Torque in mooring chain. Part 2: Experimental investigation

Chain is a commonly used component in offshore moorings where its ruggedness and corrosion resistance make it an attractive choice. Another attractive property is that a straight chain is inherently torque balanced. Having said this, if a chain is loaded in a twisted condition, or twisted when under load, it exhibits highly non-linear torsional behaviour. The consequences of this behaviour can cause handling difficulties or may compromise the integrity of the mooring system, and care must be taken to avoid problems for both the chain and any components to which it is connected. Even with knowledge of the potential problems, there will always be occasions where, despite the utmost care, twist is unavoidable. Thus it is important for the engineer to be able to determine the effects.

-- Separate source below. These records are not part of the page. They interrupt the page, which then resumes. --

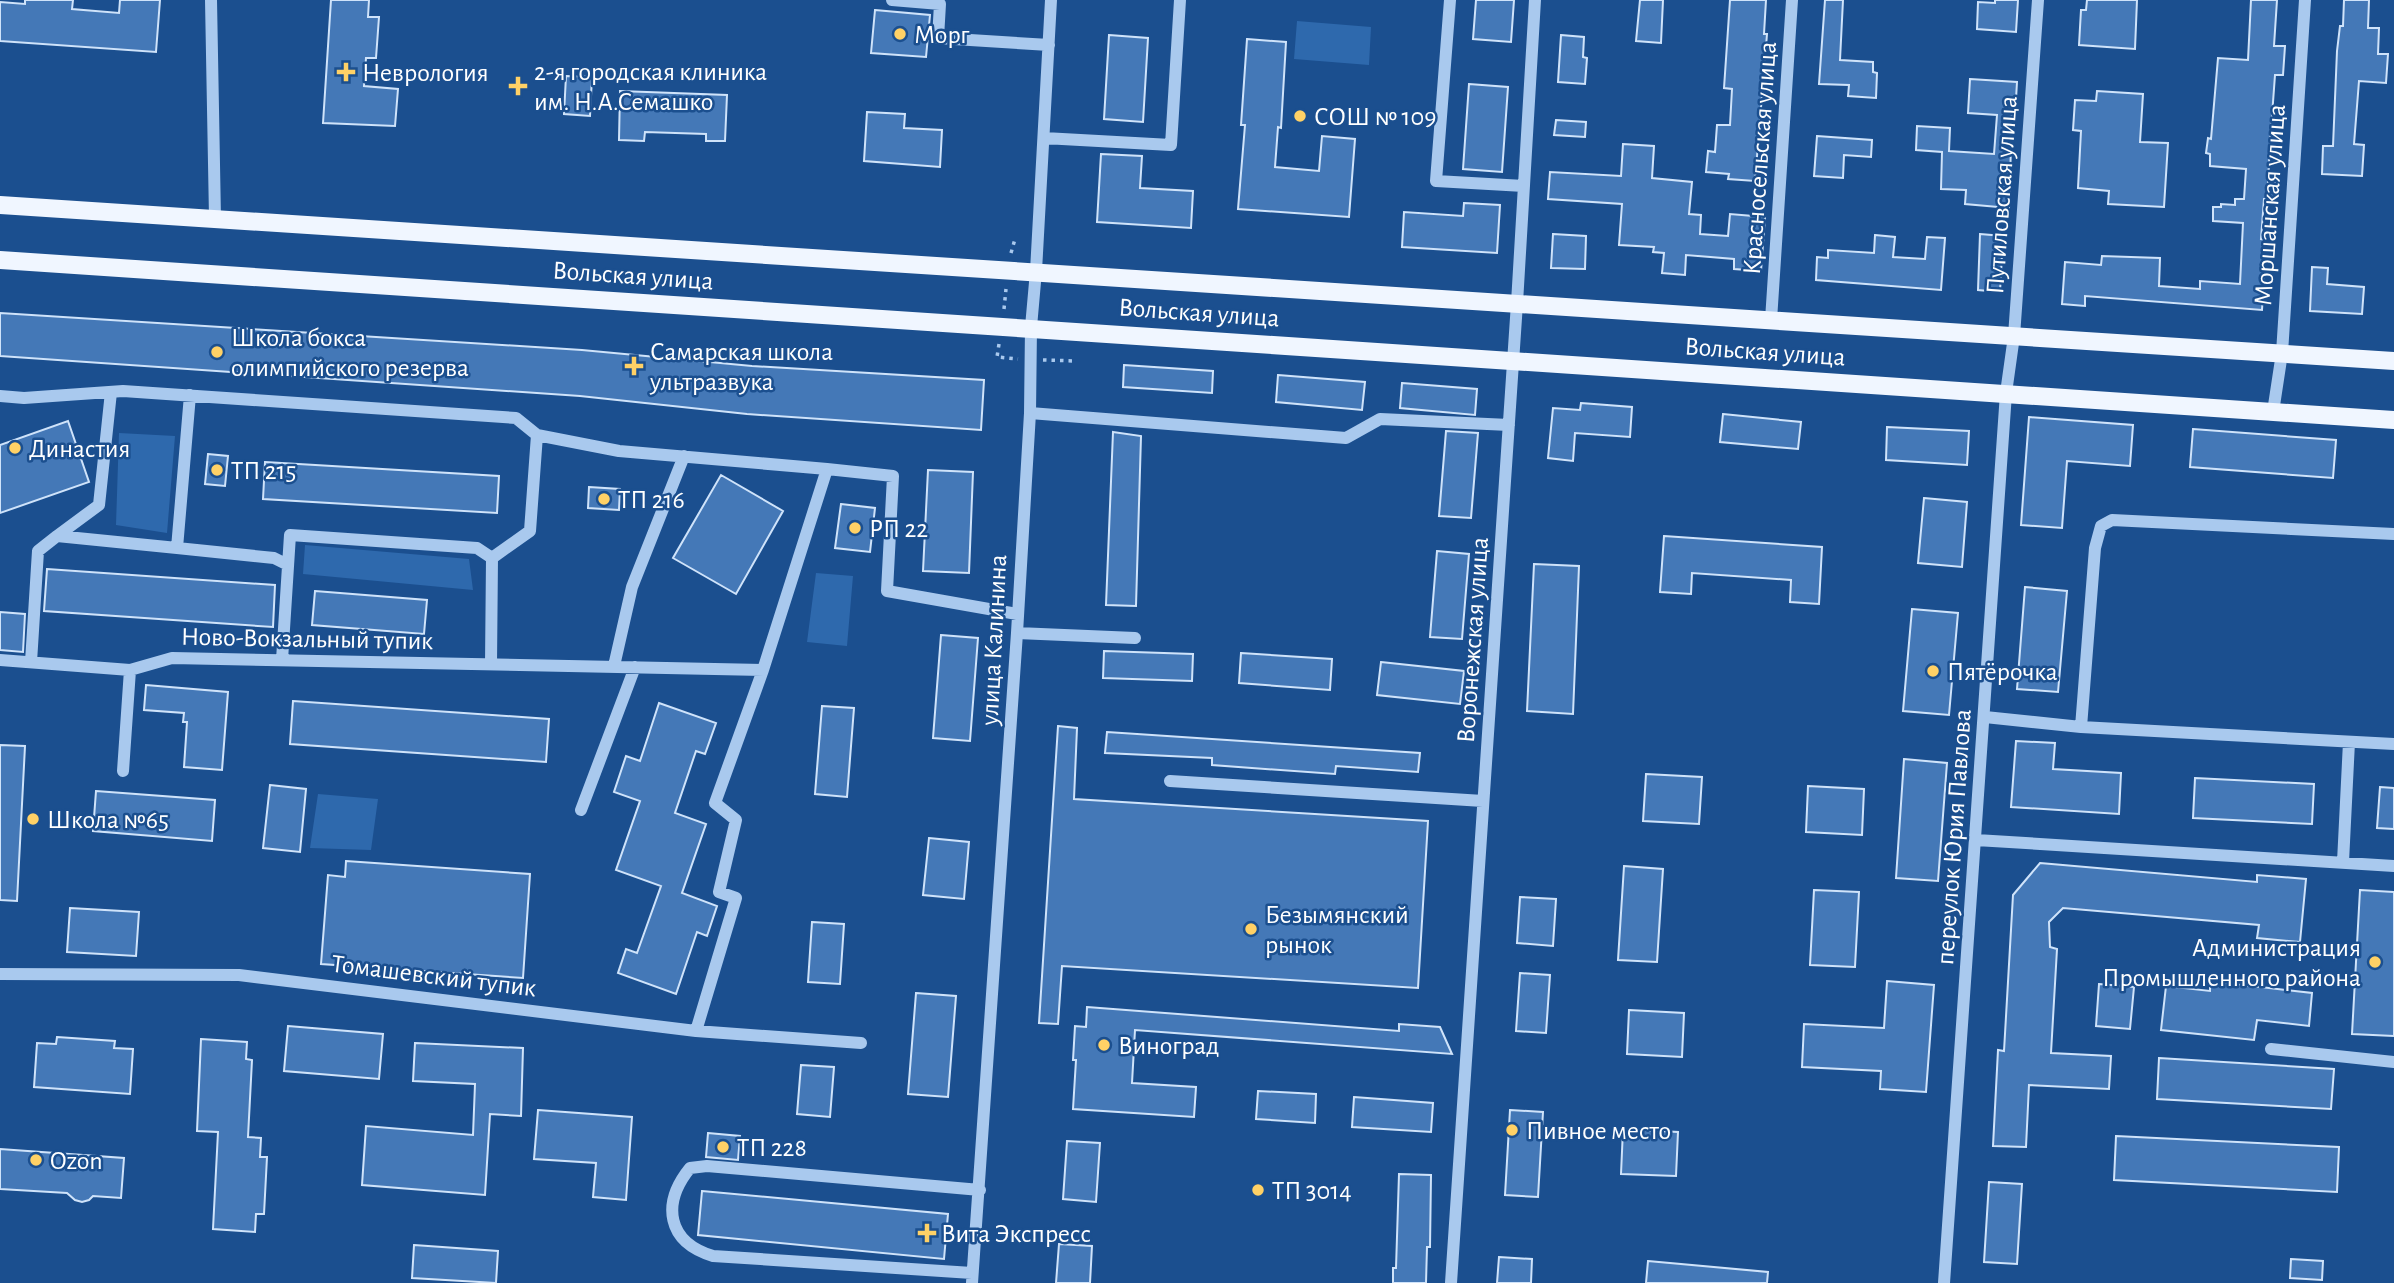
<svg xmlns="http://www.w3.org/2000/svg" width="2394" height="1283" viewBox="0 0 2394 1283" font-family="'Alegreya Sans',sans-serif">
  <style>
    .green { fill: #2e69ad }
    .building { fill: #4478b7; stroke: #cfe3fa; stroke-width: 2 }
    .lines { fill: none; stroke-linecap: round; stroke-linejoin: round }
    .path { stroke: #a9c9ee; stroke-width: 3.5; stroke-dasharray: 3.5 5; stroke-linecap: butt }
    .minor { stroke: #a9c9ee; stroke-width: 12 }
    .major { stroke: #f0f6ff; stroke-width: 18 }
    .poi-dot { fill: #ffd166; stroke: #1b4f8f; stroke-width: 2.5 }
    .labels { text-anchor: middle; stroke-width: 5; stroke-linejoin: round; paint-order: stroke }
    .poi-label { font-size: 26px; fill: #fff; stroke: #1b4f8f; text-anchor: start }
    .street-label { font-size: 26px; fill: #fff; stroke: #1b4f8f }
  </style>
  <rect width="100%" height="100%" fill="#1b4f8f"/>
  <path class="green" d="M1297,21l74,6 -2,38 -75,-6z
    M119,433l56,3 -8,97 -51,-8z
    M305,545l164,14 4,31 -170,-16z
    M816,573l37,3 -6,70 -40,-4z
    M318,794l60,5 -7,51 -61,-2z"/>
  <path class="building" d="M25,0h48l-1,9 47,4 1,-13h40l-4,52 -156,-11v-39l25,2z
    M331,0h38l-1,17h11l-3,41h-10l-2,28 34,3 -3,37 -72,-3z
    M1476,0h38l-3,42 -38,-3z
    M1640,0h23l-2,43 -25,-2z
    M1730,0h36l-2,34h3l-12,147 -27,-2 1,-5 -23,-2 2,-21 7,1 2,-27h13l2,-36 -8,-1z
    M1825,0h18l-3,60 33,2v10l4,1 -1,25 -28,-2 1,-11 -30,-1z
    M1995,0h23l-2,32 -39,-3 1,-27 17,1z
    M2087,0h50l-2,49 -56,-4 2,-35h5z
    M2251,0h26l-3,46h11l-2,29h-8l-5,68 -2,40h8l-1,17 -11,-1 -3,40 9,1 -2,23h-3l-3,47 -177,-14v10l-23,-2 3,-42 36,3 1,-9 58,2 -1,28 41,3v-8l40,3 3,-61 -30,-2v-14h8v-3l14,1v-6h9l2,-30 -36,-3v-12l-4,-1 2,-15 3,1 7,-81 30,2z
    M2344,0h25l-1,28h11l-1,26h10l-2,29 -27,-2 -5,63 10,1 -2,31 -40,-2 1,-28h10l4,-95 3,-25h3z
    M875,10l55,5 -4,42 -55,-4z
    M1109,35l39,3 -5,84 -39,-3z
    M1561,35l23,2 -1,20 4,1 -2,26 -27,-2z
    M1247,39l39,3 -5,86 -3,-1 -3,40 44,4 3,-35 33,3 -6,78 -111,-8 7,-84h-4z
    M566,76l26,1 -2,39 -26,-2z
    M1970,79l47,3 -2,34h-3l-3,92 -44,-4 1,-14 -25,-1 1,-37 -26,-2 1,-24 33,2 -1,23 45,3 3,-39 -29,-2z
    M1469,84l39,3 -6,85 -39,-3z
    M620,91l107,4 -2,46h-19v-7l-61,-2 -1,9 -25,-1z
    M2097,91l46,3 -3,48 28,1 -4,64 -56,-3 1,-13 -31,-3 3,-57 -8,-1 2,-30 21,1z
    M867,112l38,2 -1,14 38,2 -2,37 -76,-6z
    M1556,120l30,2 -1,15 -31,-2z
    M1817,136l55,4 -1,17 -27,-2 -1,23 -29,-2z
    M1623,144l31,2 -2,32 40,4 -3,32 12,1 -1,19 28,2 2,-22 35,3 -4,54 -27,-2v-10l-48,-4 -1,20 -23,-2 2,-20 -11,-1 1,-5 -35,-2 3,-41 -74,-5 2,-27 71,4z
    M1101,154l41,2 -2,32 53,3 -2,37 -94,-6z
    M1464,203l36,2 -3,48 -95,-6 2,-35 59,4z
    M1553,234l33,2 -1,33 -34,-1z
    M1980,234l23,2 -3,56 -22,-2z
    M1875,235l20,2 -2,20 32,2 2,-22 18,1 -4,52 -125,-10 1,-23 11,1v-8l46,3z
    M2312,267l16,1 -1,16 37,3 -2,27 -52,-3z
    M0,313l582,37 170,16 232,14 -3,50 -234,-16 -167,-18 -580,-40z
    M1124,365l89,6 -1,22 -89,-6z
    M1278,375l87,7 -3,28 -86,-8z
    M1402,383l75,6 -2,26 -75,-7z
    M1581,403l51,4 -2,30 -55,-4 -2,28 -25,-3 5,-50 27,2z
    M1723,414l78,8 -3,27 -78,-7z
    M2029,417l104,8 -3,41 -63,-5 -5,67 -41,-3z
    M68,421l21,61 -89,31v-68z
    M1887,427l82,4 -2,34 -81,-5z
    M2193,429l143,11 -3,38 -143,-11z
    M1446,431l32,2 -7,85 -32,-2z
    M1113,432l28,4 -5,170 -30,-1z
    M208,454l20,2 -3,30 -20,-2z
    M265,462l234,14 -2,37 -234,-14z
    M928,470l45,2 -4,101 -46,-2z
    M721,475l62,36 -47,83 -63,-36z
    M589,487l31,2 -1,21 -31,-2z
    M1924,498l43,4 -5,65 -44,-4z
    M841,504l34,4 -5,44 -35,-4z
    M1664,536l158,11 -3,57 -29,-2 1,-22 -99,-7 -1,21 -31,-2z
    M1437,551l32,3 -7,85 -32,-2z
    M1534,564l45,2 -6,148 -46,-3z
    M47,569l228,16 -2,42 -229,-16z
    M2025,587l42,4 -9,101 -41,-3z
    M315,591l112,9 -3,34 -112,-9z
    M1912,609l46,4 -9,102 -46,-4z
    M0,612l25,2 -2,38 -23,-2z
    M941,635l37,3 -8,103 -37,-3z
    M1104,651l89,3 -1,27 -89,-3z
    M1241,653l91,6 -2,31 -91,-7z
    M1381,662l83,9 -4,33 -83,-9z
    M146,685l82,7 -6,78 -38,-3 3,-45h-4l1,-9 -40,-3z
    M293,701l256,18 -3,43 -256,-18z
    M659,703l57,20 -11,31 -9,-3 -21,62 31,11 -24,69 35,13 -10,30 -10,-4 -21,62 -58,-21 8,-24 11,4 24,-67 -45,-16 24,-69 -26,-9 12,-36 14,5z
    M822,706l32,2 -7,89 -32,-3z
    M1058,726l19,2 -3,71 354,22 -10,167 -356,-22 -4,58 -19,-1z
    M1107,732l313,21 -2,19 -82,-6 -1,8 -123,-9v-7l-107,-5z
    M2016,741l39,2 -2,26 68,4 -2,41 -108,-7z
    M0,745l25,1 -8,155 -17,-1z
    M1904,759l43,4 -9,118 -42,-3z
    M1646,774l56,3 -3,47 -56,-3z
    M2195,778l119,6 -2,40 -119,-6z
    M270,785l36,4 -6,63 -37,-4z
    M1808,786l56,3 -2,46 -56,-3z
    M2380,787l14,1v41l-17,-1z
    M96,791l119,9 -3,41 -119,-10z
    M929,838l40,4 -5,57 -41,-4z
    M346,861l184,13 -7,104 -202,-14 7,-89 17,2z
    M2040,863l217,19v-7l49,4 -6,63 -43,-4 2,-13 -196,-17 -14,14 1,25 7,2 -6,104 60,3 -2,33 -80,-4 -3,62 -33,-1 5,-96 6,1 9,-156z
    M1624,866l39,3 -6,93 -39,-2z
    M1814,890l45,2 -4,75 -45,-2z
    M2360,890l34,2v144l-42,-2z
    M1520,897l36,2 -3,47 -36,-3z
    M70,908l69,4 -3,44 -69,-4z
    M812,922l32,2 -4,60 -32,-2z
    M1520,973l30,2 -4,58 -30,-2z
    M1887,981l47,4 -8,107 -46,-3 1,-18 -79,-4 2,-43 80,4z
    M2210,981l102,12 -3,33 -52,-6 -3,20 -93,-10 5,-44 44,5z
    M2099,984l35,3 -4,42 -34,-3z
    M916,993l40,3 -8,101 -40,-3z
    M1087,1007l312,24v-7l41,3 12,27 -317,-24 -3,53 64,4 -2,30 -121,-8 3,-49h-3l2,-34 11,1z
    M1629,1010l55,3 -2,44 -55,-3z
    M288,1026l95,8 -4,45 -95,-8z
    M57,1037l58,4 -1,7 19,1 -3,45 -96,-7 3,-44 19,1z
    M201,1039l46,3 -1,17 6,1 -4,77 13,1 -1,19h7l-3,57h-8l-1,18 -42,-3 5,-97 -21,-1z
    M415,1043l108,5 -2,68 -31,-2 -5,81 -123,-10 4,-59 107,9 2,-51 -62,-3z
    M2159,1058l175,11 -3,40 -174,-10z
    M801,1065l33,2 -4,50 -33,-3z
    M1258,1091l58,3 -1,29 -59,-4z
    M1354,1097l79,6 -2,29 -79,-5z
    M538,1110l94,7 -6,83 -33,-3 3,-34 -62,-4z
    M1510,1110l33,2 -5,85 -33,-2z
    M1623,1129l55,3 -2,44 -55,-2z
    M708,1133l32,3 -2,24 -32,-3z
    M2116,1136l223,11 -2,45 -223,-12z
    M1067,1141l33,2 -4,59 -33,-3z
    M0,1149l124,9 -3,40 -28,-2 -4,4 -7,2 -7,-2 -8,-7 -67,-4z
    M1399,1174l32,1 -1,72h-3l-1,36h-33v-15h3z
    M1989,1182l33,2 -5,80 -33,-2z
    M702,1191l246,23 -4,45 -246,-24z
    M1059,1244l33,2 -2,37h-34z
    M414,1245l84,6 -2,32 -84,-5z
    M1499,1257l33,2 -1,24h-34z
    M2291,1259l32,2 -1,19 -32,-2z
    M1648,1261l120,11 -1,11h-121z"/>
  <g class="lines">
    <path class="path" d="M1011,253l4,-14
      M1004,309l2,-20
      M999,344l-2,13 21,2
      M1043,360l33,1"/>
    <path class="minor" d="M211,0l4,218
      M892,0l48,4 -2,34 111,7
      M1450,0l-14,181 88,5
      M1044,138l127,7 9,-145
      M1771,320l21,-320
      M190,395l-13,153 97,10 14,7
      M0,396l24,2 99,-7 393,27 21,17 82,16 208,18
      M2273,412l9,-59 23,-353
      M1030,413l316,25 34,-19 129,6
      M57,536l42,-31 12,-113
      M1017,633l118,5
      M0,660l130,10 42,-12 591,12 64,-201 66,7 -6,115 130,23
      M282,660l8,-125 187,13 15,10
      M31,662l7,-111 19,-15 120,12
      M491,664l1,-106 38,-27 7,-96
      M614,666l18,-79 52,-131
      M1985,717l96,10 313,17
      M2081,727l14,-179 6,-22 11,-6 282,14
      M123,771l7,-101
      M1170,781l313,20
      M581,810l54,-143
      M1976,840l418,26
      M2343,862l6,-120
      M0,974l239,1 457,56 165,12
      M696,1031l40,-133 -17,-6 17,-72 -21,-17 48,-133
      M2271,1049l123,13
      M972,1273l-259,-17c-46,-14 -52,-52 -23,-88l17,-2 273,24
      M972,1283l45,-650 13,-220 1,-86 5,-56 15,-271
      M1451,1283l66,-980 18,-303
      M1944,1283l62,-890 8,-57 24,-336"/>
    <path class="major" d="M0,205l2394,156
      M0,260l2394,160"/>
  </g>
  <g class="poi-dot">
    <circle cx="900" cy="34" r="7"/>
    <path d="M342.5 61.5h7v7h7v7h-7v7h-7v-7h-7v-7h7z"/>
    <path d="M514.5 75.5h7v7h7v7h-7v7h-7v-7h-7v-7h7z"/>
    <circle cx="1300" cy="116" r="7"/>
    <circle cx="217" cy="352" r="7"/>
    <path d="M630.5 355.5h7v7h7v7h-7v7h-7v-7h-7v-7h7z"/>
    <circle cx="15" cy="448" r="7"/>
    <circle cx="217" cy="470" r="7"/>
    <circle cx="604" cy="499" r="7"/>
    <circle cx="855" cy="528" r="7"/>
    <circle cx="1933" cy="671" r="7"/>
    <circle cx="33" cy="819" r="7"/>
    <circle cx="1251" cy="929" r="7"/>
    <circle cx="2375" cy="962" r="7"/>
    <circle cx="1104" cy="1045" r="7"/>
    <circle cx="1512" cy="1130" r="7"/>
    <circle cx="723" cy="1147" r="7"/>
    <circle cx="36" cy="1160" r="7"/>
    <circle cx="1258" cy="1190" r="7"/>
    <path d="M923.5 1222.5h7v7h7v7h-7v7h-7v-7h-7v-7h7z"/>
  </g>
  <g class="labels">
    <g class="poi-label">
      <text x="914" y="43">Морг</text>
      <text x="534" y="80">2-я городская клиника<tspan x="534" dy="30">им. Н.А.Семашко</tspan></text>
      <text x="362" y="81">Неврология</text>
      <text x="1314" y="125">СОШ № 109</text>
      <text x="231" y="346">Школа бокса<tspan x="231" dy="30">олимпийского резерва</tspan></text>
      <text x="650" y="360">Самарская школа<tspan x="650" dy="30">ультразвука</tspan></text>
      <text x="29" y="457">Династия</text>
      <text x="231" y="479">ТП 215</text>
      <text x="618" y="508">ТП 216</text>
      <text x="869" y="537">РП 22</text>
      <text x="1947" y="680">Пятёрочка</text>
      <text x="47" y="828">Школа №65</text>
      <text x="1265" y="923">Безымянский<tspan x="1265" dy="30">рынок</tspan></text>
      <text x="2361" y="956" text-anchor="end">Администрация<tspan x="2361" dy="30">Промышленного района</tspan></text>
      <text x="1118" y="1054">Виноград</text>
      <text x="1526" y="1139">Пивное место</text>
      <text x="737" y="1156">ТП 228</text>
      <text x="50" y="1169">Ozon</text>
      <text x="1272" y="1199">ТП 3014</text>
      <text x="941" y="1242">Вита Экспресс</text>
    </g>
    <g class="street-label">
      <text transform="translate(1759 158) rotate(-86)" y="9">Красносельская улица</text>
      <text transform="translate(2001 195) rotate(-86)" y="9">Путиловская улица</text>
      <text transform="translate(2269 205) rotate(-86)" y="9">Моршанская улица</text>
      <text transform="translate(633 275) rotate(4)" y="9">Вольская улица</text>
      <text transform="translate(1199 312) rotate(4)" y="9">Вольская улица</text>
      <text transform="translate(1765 351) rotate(4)" y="9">Вольская улица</text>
      <text transform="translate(307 638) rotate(1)" y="9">Ново-Вокзальный тупик</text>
      <text transform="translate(993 640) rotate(-87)" y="9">улица Калинина</text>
      <text transform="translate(1472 640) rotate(-86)" y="9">Воронежская улица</text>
      <text transform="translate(1953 837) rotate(-86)" y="9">переулок Юрия Павлова</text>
      <text transform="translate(434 975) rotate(7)" y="9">Томашевский тупик</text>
    </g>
  </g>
</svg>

A frictionless theory has been developed in Part 1 of the paper that may be used to predict the resultant torques and movement or 'lift' in the links as non-dimensional functions of the angle of twist. The present part of the paper describes a series of experiments undertaken on both studless and stud-link chain to allow comparison of this theoretical model with experimental data. Results are presented for the torsional response and link lift for 'constant twist' and 'constant load' type tests on chains of three different link sizes.